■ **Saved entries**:
+===+
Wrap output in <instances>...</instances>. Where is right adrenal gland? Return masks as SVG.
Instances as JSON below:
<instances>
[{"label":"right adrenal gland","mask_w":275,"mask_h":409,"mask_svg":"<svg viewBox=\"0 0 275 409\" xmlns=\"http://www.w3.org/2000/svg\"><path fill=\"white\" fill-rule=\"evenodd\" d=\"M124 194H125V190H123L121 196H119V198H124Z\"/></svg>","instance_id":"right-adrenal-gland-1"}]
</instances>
+===+
■ **PROBLEM DETAILS**: Arrange the records above as a two-column CSV with the columns "request" and "answer," one row per request, putting each request's text and its answer in a single quoted field and replacing line breaks with spaces.

■ **TASK SOLUTION**:
request,answer
"Wrap output in <instances>...</instances>. Where is right adrenal gland? Return masks as SVG.","Instances as JSON below: <instances> [{""label"":""right adrenal gland"",""mask_w"":275,""mask_h"":409,""mask_svg"":""<svg viewBox=\""0 0 275 409\"" xmlns=\""http://www.w3.org/2000/svg\""><path fill=\""white\"" fill-rule=\""evenodd\"" d=\""M124 194H125V190H123L121 196H119V198H124Z\""/></svg>"",""instance_id"":""right-adrenal-gland-1""}] </instances>"